Trivia / The Little Mermaid

The Anime

  • Acting for Two: The English dub has the same actress portray the Sea Witch and Jemmy the cat. This has often led to viewers believing the cat is the witch in disguise.

The Disney movie

  • Cut Song: Eric's "Her Voice", pieces of which can be heard throughout the score as sort of his theme. The musical puts it back in. "Silence is Golden" was an early song for Ursula, cut because the creators didn't like it. The musical has this trope in spades "Where I Belong" (Eric) and Ursula's reprise of "Her Voice" were cut after the tryout in Denver. 3 cut songs that still got to the public, via leaked demo tape are: "Wasting Away", "All Good Things Must End" and an alternate version of "Poor Unfortunate Souls (Reprise)". There are several the public has never heard, among them are: "The World Above", "That Oughta Show Her" and a reprise for it, and "Ursula's Incantation II".

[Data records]
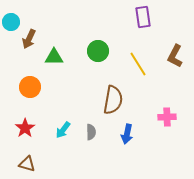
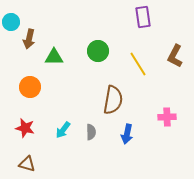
brown arrow: rotated 12 degrees counterclockwise
red star: rotated 24 degrees counterclockwise
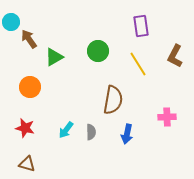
purple rectangle: moved 2 px left, 9 px down
brown arrow: rotated 132 degrees clockwise
green triangle: rotated 30 degrees counterclockwise
cyan arrow: moved 3 px right
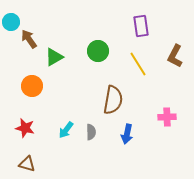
orange circle: moved 2 px right, 1 px up
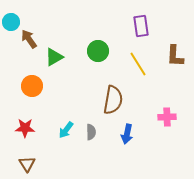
brown L-shape: rotated 25 degrees counterclockwise
red star: rotated 12 degrees counterclockwise
brown triangle: rotated 42 degrees clockwise
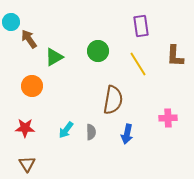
pink cross: moved 1 px right, 1 px down
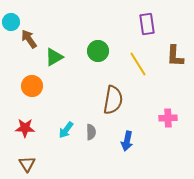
purple rectangle: moved 6 px right, 2 px up
blue arrow: moved 7 px down
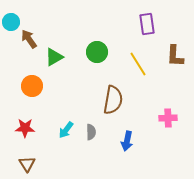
green circle: moved 1 px left, 1 px down
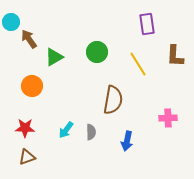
brown triangle: moved 7 px up; rotated 42 degrees clockwise
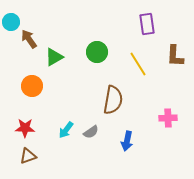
gray semicircle: rotated 56 degrees clockwise
brown triangle: moved 1 px right, 1 px up
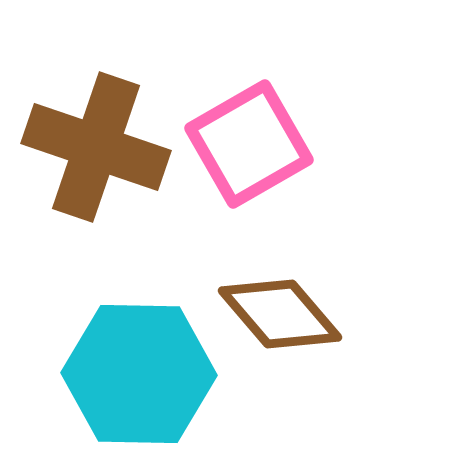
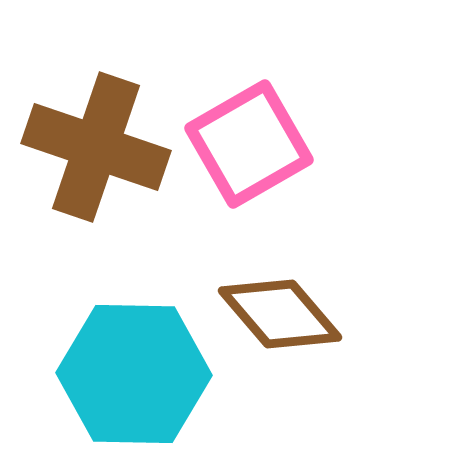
cyan hexagon: moved 5 px left
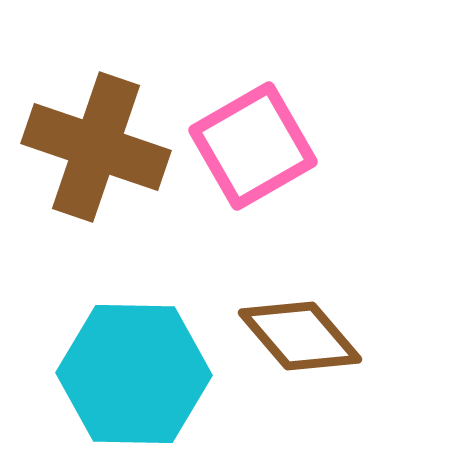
pink square: moved 4 px right, 2 px down
brown diamond: moved 20 px right, 22 px down
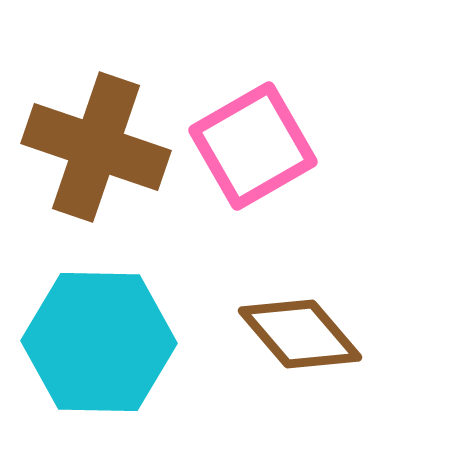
brown diamond: moved 2 px up
cyan hexagon: moved 35 px left, 32 px up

- [Instruction]
Using the trivia page on The Little Mermaid, decide whether each statement agrees with the text, answering yes or no and quoting the words that decide it.
1. In the English dub of the anime, one actress plays both the Sea Witch and Jemmy the cat.
2. "Silence is Golden" was dropped because the creators didn't like it.
3. Eric's song "Where I Belong" was cut before the musical's tryout in Denver.
Answer using only the text.

- [Task response]
1. Yes: "The English dub has the same actress portray the Sea Witch and Jemmy the cat."
2. Yes: "cut because the creators didn't like it."
3. No: "were cut after the tryout in Denver."